Free/cheap coaching ain’t good. And good coaching ain’t cheap/free. On the flip side, just because someone is charging the most doesn’t automatically make them the very best. But it is definitely a good indicator they value their service.
I get asked a lot, “do you offer discounts”? The answer is, no. Our coaches do not give half price service, therefore we don’t discount our prices. In fact we always try to over deliver. We try to give more value than what our members are paying for, no matter what they are charged. CrossFit is not about the space and equipment, it is the coaching, the personal connection. If you want to take your health and fitness seriously, go to the best and find a way to fit it in your budget.
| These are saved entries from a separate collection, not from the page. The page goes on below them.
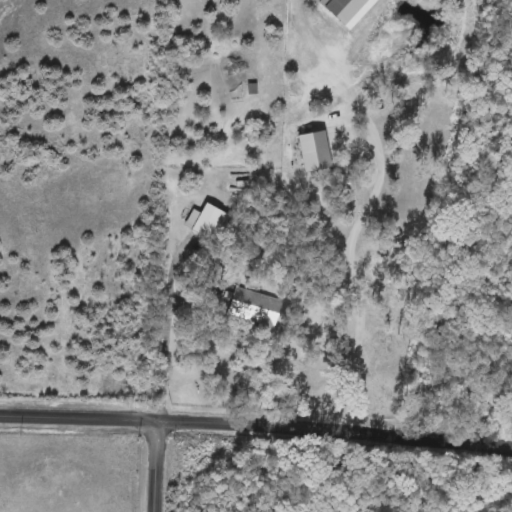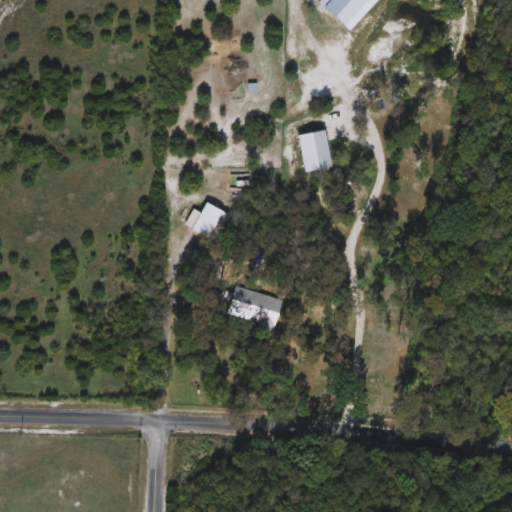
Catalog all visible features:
building: (244, 90)
building: (245, 91)
building: (200, 221)
building: (201, 221)
road: (349, 267)
building: (256, 307)
building: (256, 308)
road: (162, 352)
road: (256, 423)
road: (151, 465)
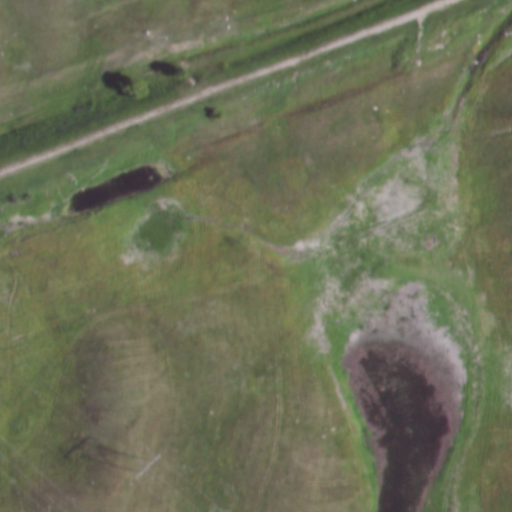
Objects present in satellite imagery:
power tower: (117, 464)
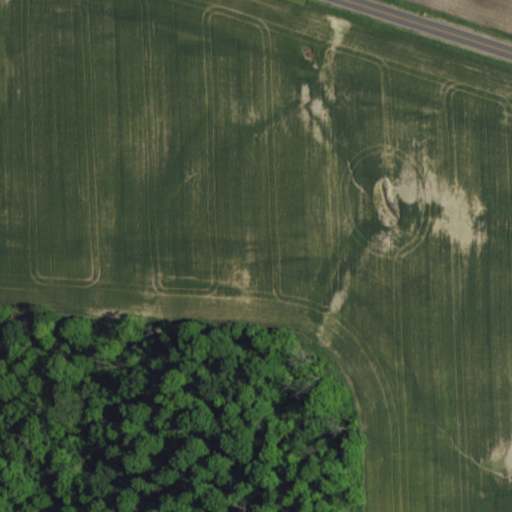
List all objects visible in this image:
road: (429, 25)
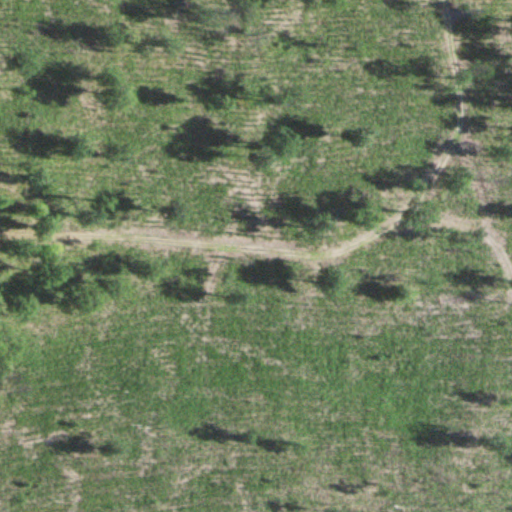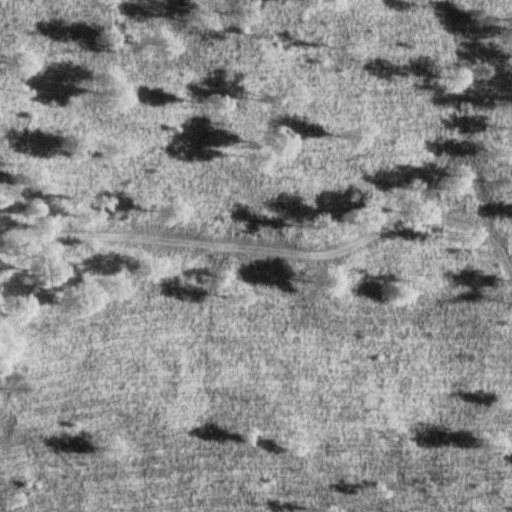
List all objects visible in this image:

If they have a 6 pack or big muscles
Alright, so yes I think a coach should practice what they preach. A coach should take care of themselves and be fit. No one wants advice from someone who obviously doesn’t follow the advice they give others. Going to a marriage counselor who is in the middle of a divorce does not invoke great confidence. Same thing with a coach. But that should not be the deciding factor in your decision. It should be important, but all in all I would rather have a knowledgeable coach rather than a fit coach.
How much equipment they have
Atlas stones, handstand ramps, peg boards, and air runners are all really cool. But how often do they actually get used? Is the average class able to use those, or would they be better off with basic strength and fitness equipment. Just like with members, more does not automatically mean better. If you are a raccoon, tons of cool looking equipment is the shiny nickel in the trap that gets your attention.
Last but not least, find a box you enjoy, that provides coaching, and has a great community. There are thousands of CrossFit boxes out there and I have no doubt you can find one you love.